● **Records shown**:
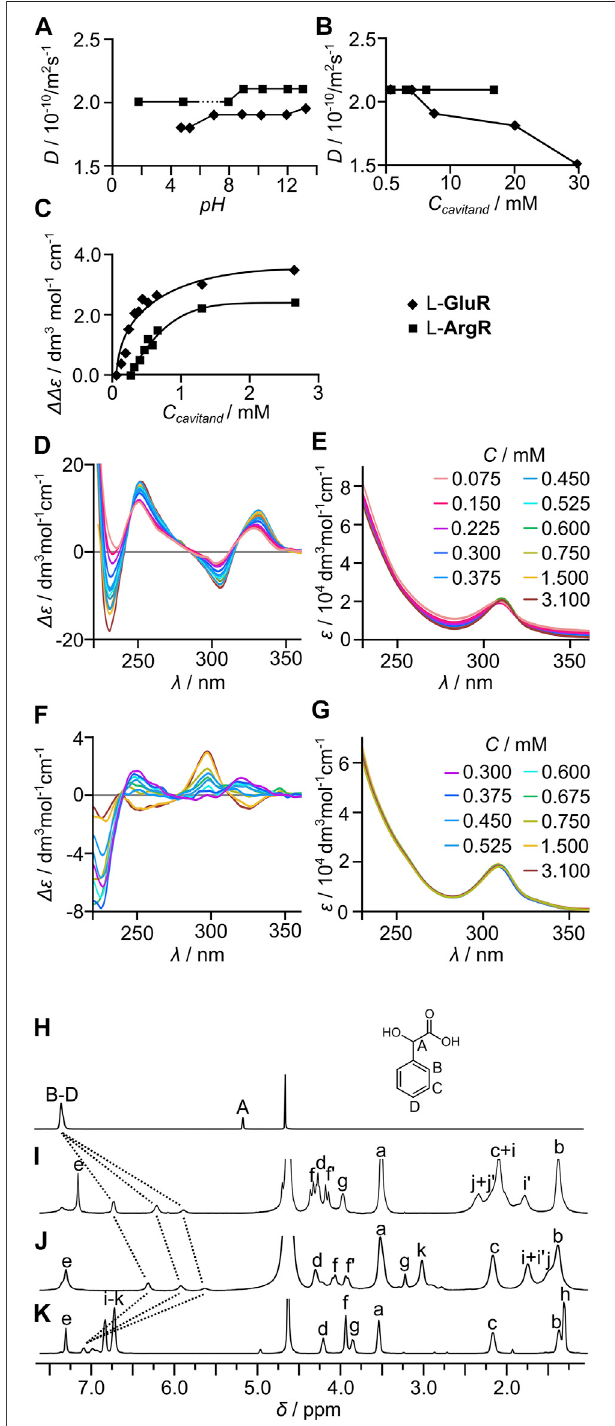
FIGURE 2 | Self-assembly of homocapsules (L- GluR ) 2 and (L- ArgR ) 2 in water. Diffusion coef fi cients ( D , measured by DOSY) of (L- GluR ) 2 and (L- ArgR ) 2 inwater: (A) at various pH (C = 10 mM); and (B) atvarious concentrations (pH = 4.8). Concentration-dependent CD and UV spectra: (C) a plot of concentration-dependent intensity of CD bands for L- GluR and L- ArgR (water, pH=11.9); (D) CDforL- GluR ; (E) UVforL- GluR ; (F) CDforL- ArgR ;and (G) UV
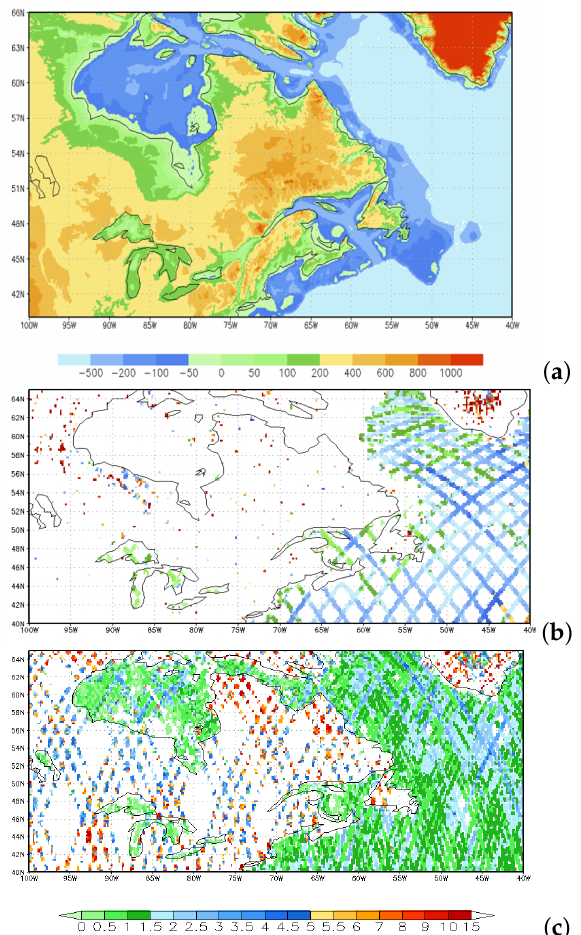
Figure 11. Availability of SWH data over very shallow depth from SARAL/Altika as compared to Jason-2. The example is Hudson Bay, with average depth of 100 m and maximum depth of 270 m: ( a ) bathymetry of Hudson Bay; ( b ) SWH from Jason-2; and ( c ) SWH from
==
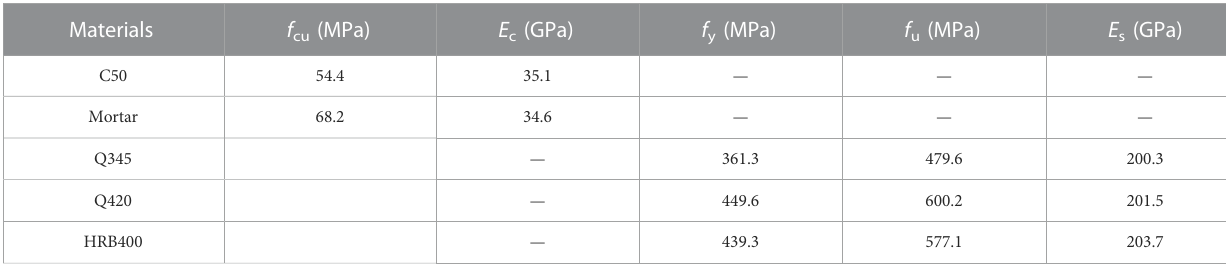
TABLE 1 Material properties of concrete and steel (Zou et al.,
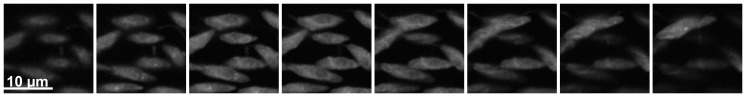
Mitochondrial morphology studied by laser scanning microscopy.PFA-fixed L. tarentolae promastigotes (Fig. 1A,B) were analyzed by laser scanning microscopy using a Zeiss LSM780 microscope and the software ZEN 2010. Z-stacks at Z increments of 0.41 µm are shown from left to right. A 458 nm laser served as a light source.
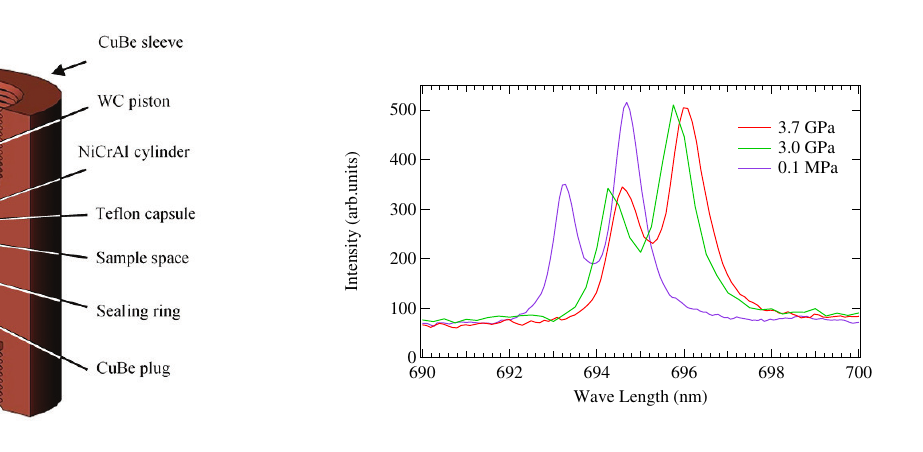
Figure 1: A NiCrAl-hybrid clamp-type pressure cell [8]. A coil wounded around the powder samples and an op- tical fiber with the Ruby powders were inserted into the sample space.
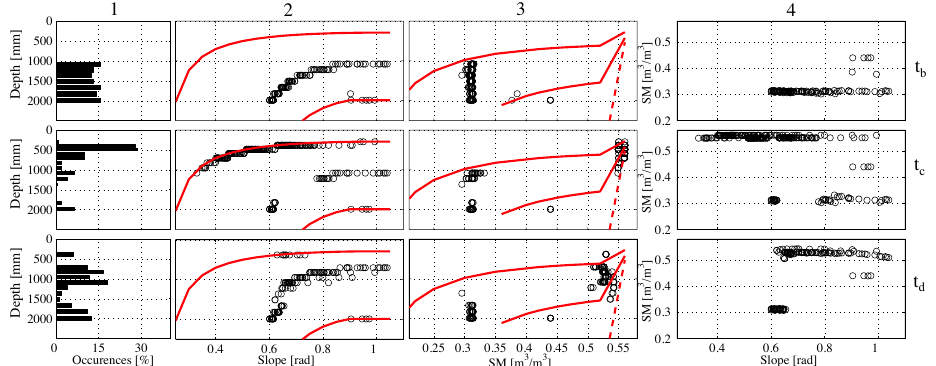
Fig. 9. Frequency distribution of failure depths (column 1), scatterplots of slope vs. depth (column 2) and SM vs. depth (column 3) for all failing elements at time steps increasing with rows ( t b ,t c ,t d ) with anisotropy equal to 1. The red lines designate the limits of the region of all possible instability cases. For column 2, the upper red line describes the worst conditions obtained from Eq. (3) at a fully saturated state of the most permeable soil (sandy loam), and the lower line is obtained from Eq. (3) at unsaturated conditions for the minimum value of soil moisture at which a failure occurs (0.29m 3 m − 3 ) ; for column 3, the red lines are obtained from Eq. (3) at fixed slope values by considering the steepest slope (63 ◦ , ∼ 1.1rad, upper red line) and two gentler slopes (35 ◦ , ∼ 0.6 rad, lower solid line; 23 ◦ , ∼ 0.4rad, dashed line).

● **The task**:
In the data above, take the line with "FIGURE 2 | Self-assembly", the line with "Figure 11. Availability", and every line between, and set them down exactly without pictures.

● **Expected output**:
FIGURE 2 | Self-assembly of homocapsules (L- GluR ) 2 and (L- ArgR ) 2 in water. Diffusion coef fi cients ( D , measured by DOSY) of (L- GluR ) 2 and (L- ArgR ) 2 inwater: (A) at various pH (C = 10 mM); and (B) atvarious concentrations (pH = 4.8). Concentration-dependent CD and UV spectra: (C) a plot of concentration-dependent intensity of CD bands for L- GluR and L- ArgR (water, pH=11.9); (D) CDforL- GluR ; (E) UVforL- GluR ; (F) CDforL- ArgR ;and (G) UV
Figure 11. Availability of SWH data over very shallow depth from SARAL/Altika as compared to Jason-2. The example is Hudson Bay, with average depth of 100 m and maximum depth of 270 m: ( a ) bathymetry of Hudson Bay; ( b ) SWH from Jason-2; and ( c ) SWH from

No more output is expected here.